§ The problem: Render the text of the rows as a JSON list of strings, one string per line and blank lines omitted. Begin at the start of the rows and stop after the line that contains "0120-38-9110".

[Opening Data section section]

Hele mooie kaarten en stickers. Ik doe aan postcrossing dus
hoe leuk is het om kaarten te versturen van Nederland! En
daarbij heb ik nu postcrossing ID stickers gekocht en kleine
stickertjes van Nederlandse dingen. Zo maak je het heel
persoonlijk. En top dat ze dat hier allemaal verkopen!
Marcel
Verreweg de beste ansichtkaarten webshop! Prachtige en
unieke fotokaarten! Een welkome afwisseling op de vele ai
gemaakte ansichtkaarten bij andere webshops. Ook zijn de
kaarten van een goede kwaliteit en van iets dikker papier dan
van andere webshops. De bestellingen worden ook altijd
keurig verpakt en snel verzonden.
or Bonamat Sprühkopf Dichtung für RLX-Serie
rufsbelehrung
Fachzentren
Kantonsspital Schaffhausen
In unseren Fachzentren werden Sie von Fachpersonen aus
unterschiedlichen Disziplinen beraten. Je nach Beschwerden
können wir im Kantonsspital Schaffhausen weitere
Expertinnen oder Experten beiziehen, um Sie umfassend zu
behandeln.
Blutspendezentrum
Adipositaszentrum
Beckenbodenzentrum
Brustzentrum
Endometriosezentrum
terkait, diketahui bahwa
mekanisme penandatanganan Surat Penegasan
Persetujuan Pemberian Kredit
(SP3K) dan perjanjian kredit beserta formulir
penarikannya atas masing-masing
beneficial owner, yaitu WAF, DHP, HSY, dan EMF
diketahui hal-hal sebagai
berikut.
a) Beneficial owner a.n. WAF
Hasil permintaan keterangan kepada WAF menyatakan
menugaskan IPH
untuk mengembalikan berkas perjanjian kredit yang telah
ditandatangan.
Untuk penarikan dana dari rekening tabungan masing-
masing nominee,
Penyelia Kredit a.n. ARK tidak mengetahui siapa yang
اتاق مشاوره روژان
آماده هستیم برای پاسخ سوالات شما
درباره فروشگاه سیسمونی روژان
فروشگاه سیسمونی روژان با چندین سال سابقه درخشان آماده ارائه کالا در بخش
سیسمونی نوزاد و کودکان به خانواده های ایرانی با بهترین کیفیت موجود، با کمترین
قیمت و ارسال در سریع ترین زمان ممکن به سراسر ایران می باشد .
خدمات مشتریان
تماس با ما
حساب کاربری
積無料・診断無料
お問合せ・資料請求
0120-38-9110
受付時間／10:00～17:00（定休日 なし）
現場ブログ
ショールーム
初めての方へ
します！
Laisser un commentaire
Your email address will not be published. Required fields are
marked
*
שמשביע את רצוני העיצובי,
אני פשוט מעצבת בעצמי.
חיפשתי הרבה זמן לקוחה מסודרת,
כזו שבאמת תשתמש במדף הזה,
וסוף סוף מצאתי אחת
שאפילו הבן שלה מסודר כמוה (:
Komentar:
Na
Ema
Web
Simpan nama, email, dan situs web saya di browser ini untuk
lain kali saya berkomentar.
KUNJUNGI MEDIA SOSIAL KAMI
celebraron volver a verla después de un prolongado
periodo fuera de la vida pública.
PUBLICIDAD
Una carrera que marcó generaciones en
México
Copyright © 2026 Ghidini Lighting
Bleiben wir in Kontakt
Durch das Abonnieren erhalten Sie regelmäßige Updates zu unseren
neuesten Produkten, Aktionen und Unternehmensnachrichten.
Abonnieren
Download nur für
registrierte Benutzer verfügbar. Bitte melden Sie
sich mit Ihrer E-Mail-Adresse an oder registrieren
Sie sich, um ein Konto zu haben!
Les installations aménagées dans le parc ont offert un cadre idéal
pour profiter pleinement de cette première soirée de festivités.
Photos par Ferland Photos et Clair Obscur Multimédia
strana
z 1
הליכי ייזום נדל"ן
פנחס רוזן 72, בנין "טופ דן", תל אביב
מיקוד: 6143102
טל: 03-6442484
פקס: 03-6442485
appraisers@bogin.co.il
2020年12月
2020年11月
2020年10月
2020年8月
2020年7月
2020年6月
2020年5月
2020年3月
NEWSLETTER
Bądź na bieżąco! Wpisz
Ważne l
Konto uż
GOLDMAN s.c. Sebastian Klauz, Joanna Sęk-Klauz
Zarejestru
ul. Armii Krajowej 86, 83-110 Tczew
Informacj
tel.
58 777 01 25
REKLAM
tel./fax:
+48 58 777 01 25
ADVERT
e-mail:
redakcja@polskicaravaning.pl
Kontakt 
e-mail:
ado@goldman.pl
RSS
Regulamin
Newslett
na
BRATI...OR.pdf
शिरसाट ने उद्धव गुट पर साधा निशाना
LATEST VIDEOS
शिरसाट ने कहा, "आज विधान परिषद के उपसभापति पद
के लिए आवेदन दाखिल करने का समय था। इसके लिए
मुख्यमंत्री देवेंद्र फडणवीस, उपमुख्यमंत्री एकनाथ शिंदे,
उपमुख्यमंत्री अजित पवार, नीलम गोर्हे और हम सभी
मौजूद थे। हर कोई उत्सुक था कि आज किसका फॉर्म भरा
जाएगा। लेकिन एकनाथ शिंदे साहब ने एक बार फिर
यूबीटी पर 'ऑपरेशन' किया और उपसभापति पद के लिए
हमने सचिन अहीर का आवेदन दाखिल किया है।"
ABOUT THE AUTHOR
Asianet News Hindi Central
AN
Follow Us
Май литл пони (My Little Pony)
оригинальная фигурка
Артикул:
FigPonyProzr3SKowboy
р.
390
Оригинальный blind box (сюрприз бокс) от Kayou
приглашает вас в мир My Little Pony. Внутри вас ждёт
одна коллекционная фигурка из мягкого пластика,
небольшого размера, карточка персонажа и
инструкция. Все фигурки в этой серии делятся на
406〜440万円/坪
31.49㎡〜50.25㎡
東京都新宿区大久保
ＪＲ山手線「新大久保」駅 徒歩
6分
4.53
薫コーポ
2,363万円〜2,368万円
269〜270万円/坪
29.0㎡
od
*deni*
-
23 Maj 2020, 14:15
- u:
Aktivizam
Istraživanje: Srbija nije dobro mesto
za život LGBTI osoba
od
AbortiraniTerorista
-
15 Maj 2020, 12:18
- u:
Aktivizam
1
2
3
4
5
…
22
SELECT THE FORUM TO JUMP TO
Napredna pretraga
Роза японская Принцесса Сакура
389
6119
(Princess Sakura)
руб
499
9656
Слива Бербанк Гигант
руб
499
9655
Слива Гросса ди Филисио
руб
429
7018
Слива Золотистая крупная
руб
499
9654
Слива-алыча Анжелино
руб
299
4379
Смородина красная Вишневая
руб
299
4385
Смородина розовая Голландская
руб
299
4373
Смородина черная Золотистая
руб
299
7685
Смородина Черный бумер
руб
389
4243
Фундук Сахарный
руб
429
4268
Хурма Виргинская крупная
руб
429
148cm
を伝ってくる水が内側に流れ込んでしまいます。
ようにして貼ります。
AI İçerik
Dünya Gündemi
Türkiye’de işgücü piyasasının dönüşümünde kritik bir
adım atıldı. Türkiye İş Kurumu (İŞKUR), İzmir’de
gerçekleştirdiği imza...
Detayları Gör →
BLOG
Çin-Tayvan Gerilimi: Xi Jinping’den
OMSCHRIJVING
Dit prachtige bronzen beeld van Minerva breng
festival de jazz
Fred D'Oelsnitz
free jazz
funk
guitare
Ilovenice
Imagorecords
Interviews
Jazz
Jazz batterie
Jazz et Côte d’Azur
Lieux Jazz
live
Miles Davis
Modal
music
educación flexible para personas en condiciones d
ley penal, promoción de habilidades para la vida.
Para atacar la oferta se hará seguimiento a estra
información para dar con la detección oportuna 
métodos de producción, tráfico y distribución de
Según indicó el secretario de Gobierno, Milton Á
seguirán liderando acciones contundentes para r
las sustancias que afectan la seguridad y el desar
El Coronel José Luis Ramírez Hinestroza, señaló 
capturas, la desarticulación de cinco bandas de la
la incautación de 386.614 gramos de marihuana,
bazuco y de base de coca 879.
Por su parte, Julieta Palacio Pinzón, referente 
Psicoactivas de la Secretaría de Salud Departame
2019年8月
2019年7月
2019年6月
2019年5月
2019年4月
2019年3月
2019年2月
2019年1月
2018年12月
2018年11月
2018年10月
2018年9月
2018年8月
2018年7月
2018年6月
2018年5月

[Closing Data section section]

§ Your solution:
[
  "Hele mooie kaarten en stickers. Ik doe aan postcrossing dus",
  "hoe leuk is het om kaarten te versturen van Nederland! En",
  "daarbij heb ik nu postcrossing ID stickers gekocht en kleine",
  "stickertjes van Nederlandse dingen. Zo maak je het heel",
  "persoonlijk. En top dat ze dat hier allemaal verkopen!",
  "Marcel",
  "Verreweg de beste ansichtkaarten webshop! Prachtige en",
  "unieke fotokaarten! Een welkome afwisseling op de vele ai",
  "gemaakte ansichtkaarten bij andere webshops. Ook zijn de",
  "kaarten van een goede kwaliteit en van iets dikker papier dan",
  "van andere webshops. De bestellingen worden ook altijd",
  "keurig verpakt en snel verzonden.",
  "or Bonamat Sprühkopf Dichtung für RLX-Serie",
  "rufsbelehrung",
  "Fachzentren",
  "Kantonsspital Schaffhausen",
  "In unseren Fachzentren werden Sie von Fachpersonen aus",
  "unterschiedlichen Disziplinen beraten. Je nach Beschwerden",
  "können wir im Kantonsspital Schaffhausen weitere",
  "Expertinnen oder Experten beiziehen, um Sie umfassend zu",
  "behandeln.",
  "Blutspendezentrum",
  "Adipositaszentrum",
  "Beckenbodenzentrum",
  "Brustzentrum",
  "Endometriosezentrum",
  "terkait, diketahui bahwa",
  "mekanisme penandatanganan Surat Penegasan",
  "Persetujuan Pemberian Kredit",
  "(SP3K) dan perjanjian kredit beserta formulir",
  "penarikannya atas masing-masing",
  "beneficial owner, yaitu WAF, DHP, HSY, dan EMF",
  "diketahui hal-hal sebagai",
  "berikut.",
  "a) Beneficial owner a.n. WAF",
  "Hasil permintaan keterangan kepada WAF menyatakan",
  "menugaskan IPH",
  "untuk mengembalikan berkas perjanjian kredit yang telah",
  "ditandatangan.",
  "Untuk penarikan dana dari rekening tabungan masing-",
  "masing nominee,",
  "Penyelia Kredit a.n. ARK tidak mengetahui siapa yang",
  "اتاق مشاوره روژان",
  "آماده هستیم برای پاسخ سوالات شما",
  "درباره فروشگاه سیسمونی روژان",
  "فروشگاه سیسمونی روژان با چندین سال سابقه درخشان آماده ارائه کالا در بخش",
  "سیسمونی نوزاد و کودکان به خانواده های ایرانی با بهترین کیفیت موجود، با کمترین",
  "قیمت و ارسال در سریع ترین زمان ممکن به سراسر ایران می باشد .",
  "خدمات مشتریان",
  "تماس با ما",
  "حساب کاربری",
  "積無料・診断無料",
  "お問合せ・資料請求",
  "0120-38-9110"
]